Person.prototype = {
    add_changeName: function(handler) {
        this.get_events().addHandler("onchangename", handler);
    },
    remove_changeName: function(handler) {
        this.get_events().removeHandler("onchangename", handler);
    }
};

If you compare the below example of adding an event handler for the "onchangename" event, you'll see that it is much simpler to call these methods than the example above.

var p = new Person();
p.add_changeName(function(sender, eventArgs) {
        alert("Old Name: " + eventArgs.get_OldName();
        alert("New Name: " + eventArgs.get_NewName();
   });

Complete Source Code

Heres' the complete code for the Person object created with this article.

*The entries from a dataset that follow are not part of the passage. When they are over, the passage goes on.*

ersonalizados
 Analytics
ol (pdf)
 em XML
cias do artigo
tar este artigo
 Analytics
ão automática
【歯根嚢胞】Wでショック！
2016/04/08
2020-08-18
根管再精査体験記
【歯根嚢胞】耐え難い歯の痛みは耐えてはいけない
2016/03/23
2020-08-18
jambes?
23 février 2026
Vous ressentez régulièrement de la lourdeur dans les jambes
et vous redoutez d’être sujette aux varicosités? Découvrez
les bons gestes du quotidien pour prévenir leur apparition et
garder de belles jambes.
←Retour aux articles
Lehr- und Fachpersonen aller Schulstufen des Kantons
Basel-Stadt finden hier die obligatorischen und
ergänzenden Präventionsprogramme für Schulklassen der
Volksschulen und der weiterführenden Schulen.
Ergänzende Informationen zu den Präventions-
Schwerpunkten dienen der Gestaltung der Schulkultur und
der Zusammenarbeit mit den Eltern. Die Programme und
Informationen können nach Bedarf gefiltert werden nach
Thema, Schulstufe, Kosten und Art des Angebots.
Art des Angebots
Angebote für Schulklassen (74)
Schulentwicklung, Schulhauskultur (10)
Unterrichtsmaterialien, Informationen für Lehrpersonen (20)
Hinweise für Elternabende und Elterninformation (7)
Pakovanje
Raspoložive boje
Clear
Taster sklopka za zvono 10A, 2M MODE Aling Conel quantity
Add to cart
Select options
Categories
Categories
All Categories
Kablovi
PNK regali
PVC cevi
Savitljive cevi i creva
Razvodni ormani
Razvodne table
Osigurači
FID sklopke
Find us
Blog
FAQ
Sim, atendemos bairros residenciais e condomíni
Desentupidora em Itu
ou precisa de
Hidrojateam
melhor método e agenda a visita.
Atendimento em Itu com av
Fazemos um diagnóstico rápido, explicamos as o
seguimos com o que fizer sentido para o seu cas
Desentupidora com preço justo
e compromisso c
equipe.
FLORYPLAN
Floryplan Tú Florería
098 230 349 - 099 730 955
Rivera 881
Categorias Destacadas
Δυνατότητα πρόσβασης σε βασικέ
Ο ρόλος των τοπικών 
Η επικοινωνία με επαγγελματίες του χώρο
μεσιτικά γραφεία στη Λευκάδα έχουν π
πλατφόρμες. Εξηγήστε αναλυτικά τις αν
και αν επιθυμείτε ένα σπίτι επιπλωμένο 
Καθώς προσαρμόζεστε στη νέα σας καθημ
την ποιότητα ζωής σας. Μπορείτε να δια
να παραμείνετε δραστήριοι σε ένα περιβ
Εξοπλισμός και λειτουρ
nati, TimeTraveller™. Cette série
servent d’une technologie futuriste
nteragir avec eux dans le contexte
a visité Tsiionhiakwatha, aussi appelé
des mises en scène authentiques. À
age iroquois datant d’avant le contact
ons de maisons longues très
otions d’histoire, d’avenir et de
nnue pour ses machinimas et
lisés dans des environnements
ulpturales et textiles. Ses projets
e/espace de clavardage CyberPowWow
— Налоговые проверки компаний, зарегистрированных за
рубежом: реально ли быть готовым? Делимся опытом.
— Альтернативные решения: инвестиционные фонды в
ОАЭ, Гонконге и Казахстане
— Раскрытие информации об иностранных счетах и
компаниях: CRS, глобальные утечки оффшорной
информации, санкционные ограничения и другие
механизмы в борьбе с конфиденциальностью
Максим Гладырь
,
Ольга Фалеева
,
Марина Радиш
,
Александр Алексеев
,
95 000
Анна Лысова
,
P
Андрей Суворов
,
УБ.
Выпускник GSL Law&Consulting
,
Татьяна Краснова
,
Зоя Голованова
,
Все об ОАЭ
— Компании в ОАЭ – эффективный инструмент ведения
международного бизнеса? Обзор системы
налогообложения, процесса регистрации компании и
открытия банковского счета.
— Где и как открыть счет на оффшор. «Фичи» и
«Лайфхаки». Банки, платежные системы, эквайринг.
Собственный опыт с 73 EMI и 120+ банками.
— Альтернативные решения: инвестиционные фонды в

First, the example usage code:

var p = new Person();

p.add_changeName(function(sender, eventArgs) {
    alert("Old Name: " + eventArgs.get_OldName());
    //alert("New Name: " + eventArgs.get_NewName());
});

p.set_Name("Charlie");

p.set_Name("Chris");

And, now the full Person and PersonEventArgs code:

Person = function() {
    Person.initializeBase(this);
    this._name = null;
};
Person.prototype = {
    initialize: function() {
        Person.callBaseMethod(this, "initialize");
    },
    dispose: function() {
        Person.callBaseMethod(this, "dispose");
    },

    raiseEvent: function(eventName, eventArgs) {
        var handler = this.get_events().getHandler(eventName);
        if (handler) {
            if (!eventArgs) {
                eventArgs = Sys.EventArgs.Empty;
            }
            handler(this, eventArgs);
        }
    },

    // Property Accessors
    get_Name: function() {
        return this._name;
    },
    set_Name: function(value) {
        // get old value
        var oldValue = this._name;

        // set new value
        this._name = value;

        // Raise the Event and send the old value as the "EventArgs"
        this.raiseEvent("onchangename", new PersonEventArgs(oldValue, this._name));
    },

    add_changeName: function(handler) {
        this.get_events().addHandler("onchangename", handler);
    },
    remove_changeName: function(handler) {
        this.get_events().removeHandler("onchangename", handler);
    }
};
Person.registerClass("Person", Sys.Component);

PersonEventArgs = function(oldNameValue, newNameValue) {
    this._oldName = oldNameValue;
    this._newName = newNameValue;
};
PersonEventArgs.prototype = {
    get_OldName: function() {
        return this._oldName;
    },
    get_NewName: function() {
        return this._newName;
    }
};
PersonEventArgs.registerClass("PersonEventArgs", Sys.EventArgs);

Conclusion

As you can see, it's event easier to add/handle events with your custom classes when you use the ASP.NET AJAX library, rather than implementing it completely yourself. Either way you can use inheritence to greatly simplify things.